> **PROBLEM TO SOLVE**
In the article on the Anzac Day dawn service at Gallipoli, which people will be allowed to attend the service?

━━━━━ READING PASSAGE

Turkish nationals will be barred from attending the Anzac Day dawn service tomorrow at Gallipoli – which is very much a part of Turkey – amid apparent fears over the safety of visitors from Australia and New Zealand.
The Australian reports the Turkish government has enacted measures which will keep locals from getting close to the site of the memorial service, which will mark 104 years since ANZAC forces launched an ill-fated invasion campaign against the Ottoman Empire.
Only registered visitors and Turkish dignitaries will be permitted to attend. Everyone else – including Turkish drivers and tour guides – will be kept away from ceremonies on the peninsula.
In a telling quote, an unnamed official told The Australian that “nothing is left to chance and keeping every Turkish person out eliminates a lot of risk.”
Veterans’ Affairs Minister Darren Chester also defended the measures on ABC News Breakfast this morning, saying similar security constraints have been enforced in the past.

━━━━━━━━━━
━━━━━ GIVEN ENTRIES

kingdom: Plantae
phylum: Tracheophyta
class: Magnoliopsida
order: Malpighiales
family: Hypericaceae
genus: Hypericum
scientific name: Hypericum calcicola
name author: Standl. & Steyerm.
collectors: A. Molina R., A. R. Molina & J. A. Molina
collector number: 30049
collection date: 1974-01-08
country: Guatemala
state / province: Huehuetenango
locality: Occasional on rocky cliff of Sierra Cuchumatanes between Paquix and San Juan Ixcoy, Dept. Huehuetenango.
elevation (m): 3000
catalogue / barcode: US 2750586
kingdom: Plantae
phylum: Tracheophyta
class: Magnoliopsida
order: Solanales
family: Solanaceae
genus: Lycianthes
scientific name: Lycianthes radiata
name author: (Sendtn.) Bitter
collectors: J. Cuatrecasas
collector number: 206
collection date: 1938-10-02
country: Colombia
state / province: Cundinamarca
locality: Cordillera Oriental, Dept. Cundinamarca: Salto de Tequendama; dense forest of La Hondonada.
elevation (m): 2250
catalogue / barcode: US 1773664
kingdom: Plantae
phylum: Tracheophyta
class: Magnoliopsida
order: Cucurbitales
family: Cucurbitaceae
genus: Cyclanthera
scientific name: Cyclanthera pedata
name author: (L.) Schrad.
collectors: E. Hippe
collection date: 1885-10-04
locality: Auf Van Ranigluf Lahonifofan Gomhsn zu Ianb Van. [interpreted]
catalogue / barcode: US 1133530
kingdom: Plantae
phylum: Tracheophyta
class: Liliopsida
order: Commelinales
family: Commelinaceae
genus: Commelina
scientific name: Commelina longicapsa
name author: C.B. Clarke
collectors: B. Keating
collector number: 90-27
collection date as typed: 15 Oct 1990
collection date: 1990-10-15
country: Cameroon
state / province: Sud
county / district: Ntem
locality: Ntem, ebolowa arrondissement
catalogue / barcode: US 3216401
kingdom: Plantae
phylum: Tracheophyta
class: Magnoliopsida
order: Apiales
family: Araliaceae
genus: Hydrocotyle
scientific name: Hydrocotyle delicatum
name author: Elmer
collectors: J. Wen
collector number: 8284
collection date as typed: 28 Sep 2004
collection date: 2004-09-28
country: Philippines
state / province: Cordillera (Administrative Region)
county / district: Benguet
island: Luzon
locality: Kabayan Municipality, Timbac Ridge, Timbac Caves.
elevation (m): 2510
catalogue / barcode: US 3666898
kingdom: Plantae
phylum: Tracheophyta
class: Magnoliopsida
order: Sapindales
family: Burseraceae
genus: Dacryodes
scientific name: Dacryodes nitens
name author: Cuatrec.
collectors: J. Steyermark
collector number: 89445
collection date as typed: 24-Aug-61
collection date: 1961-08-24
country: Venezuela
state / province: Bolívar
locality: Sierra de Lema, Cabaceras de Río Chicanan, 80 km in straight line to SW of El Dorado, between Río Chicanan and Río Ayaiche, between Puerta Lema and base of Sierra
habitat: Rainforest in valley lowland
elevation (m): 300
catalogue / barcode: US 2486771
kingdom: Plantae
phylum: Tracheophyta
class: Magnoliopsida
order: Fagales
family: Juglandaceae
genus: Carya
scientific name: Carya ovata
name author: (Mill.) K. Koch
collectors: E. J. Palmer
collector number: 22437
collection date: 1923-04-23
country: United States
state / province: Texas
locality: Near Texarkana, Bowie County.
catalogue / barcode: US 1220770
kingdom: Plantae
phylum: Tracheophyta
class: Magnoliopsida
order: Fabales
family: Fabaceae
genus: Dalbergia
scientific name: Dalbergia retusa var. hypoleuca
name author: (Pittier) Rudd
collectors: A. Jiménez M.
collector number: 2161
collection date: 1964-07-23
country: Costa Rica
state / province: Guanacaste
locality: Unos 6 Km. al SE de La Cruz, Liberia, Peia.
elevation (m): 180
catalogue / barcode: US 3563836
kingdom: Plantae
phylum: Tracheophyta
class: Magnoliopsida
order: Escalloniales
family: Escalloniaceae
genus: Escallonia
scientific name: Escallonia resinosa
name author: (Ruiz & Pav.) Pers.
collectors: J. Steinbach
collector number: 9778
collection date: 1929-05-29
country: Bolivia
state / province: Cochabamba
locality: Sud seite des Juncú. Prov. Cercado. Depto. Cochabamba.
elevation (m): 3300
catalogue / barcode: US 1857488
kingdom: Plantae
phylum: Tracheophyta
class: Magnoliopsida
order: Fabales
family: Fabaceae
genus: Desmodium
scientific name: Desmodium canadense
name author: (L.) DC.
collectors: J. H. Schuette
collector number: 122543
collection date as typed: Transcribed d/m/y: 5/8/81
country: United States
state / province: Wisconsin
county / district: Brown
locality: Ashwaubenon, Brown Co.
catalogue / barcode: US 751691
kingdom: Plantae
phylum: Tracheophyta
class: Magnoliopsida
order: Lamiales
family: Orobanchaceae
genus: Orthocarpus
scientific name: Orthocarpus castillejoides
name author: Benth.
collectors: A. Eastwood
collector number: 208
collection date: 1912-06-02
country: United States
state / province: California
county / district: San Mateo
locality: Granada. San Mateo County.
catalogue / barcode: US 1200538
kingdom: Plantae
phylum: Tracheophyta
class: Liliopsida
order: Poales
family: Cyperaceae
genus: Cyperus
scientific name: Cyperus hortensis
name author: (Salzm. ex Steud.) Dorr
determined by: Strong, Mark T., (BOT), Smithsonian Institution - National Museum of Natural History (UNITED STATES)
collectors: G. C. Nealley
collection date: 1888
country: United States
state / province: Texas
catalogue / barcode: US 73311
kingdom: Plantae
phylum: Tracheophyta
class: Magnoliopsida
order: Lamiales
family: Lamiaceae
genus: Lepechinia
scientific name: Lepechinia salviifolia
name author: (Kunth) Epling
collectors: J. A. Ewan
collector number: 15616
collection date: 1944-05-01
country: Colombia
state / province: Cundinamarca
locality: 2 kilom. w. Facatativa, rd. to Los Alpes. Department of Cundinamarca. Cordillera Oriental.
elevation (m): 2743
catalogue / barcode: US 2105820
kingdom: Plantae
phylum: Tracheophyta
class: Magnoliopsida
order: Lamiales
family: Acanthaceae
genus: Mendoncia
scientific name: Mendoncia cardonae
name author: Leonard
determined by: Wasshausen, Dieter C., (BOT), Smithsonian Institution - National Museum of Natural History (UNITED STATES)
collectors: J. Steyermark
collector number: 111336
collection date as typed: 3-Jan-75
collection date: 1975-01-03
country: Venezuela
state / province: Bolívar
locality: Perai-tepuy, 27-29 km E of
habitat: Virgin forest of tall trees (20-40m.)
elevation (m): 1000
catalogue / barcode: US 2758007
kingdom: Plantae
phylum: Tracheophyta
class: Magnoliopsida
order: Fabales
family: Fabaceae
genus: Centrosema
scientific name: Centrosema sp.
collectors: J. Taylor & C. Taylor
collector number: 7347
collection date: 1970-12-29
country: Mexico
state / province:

━━━━━━━━━━

> **RESPONSE**
Only registered visitors and Turkish dignitaries.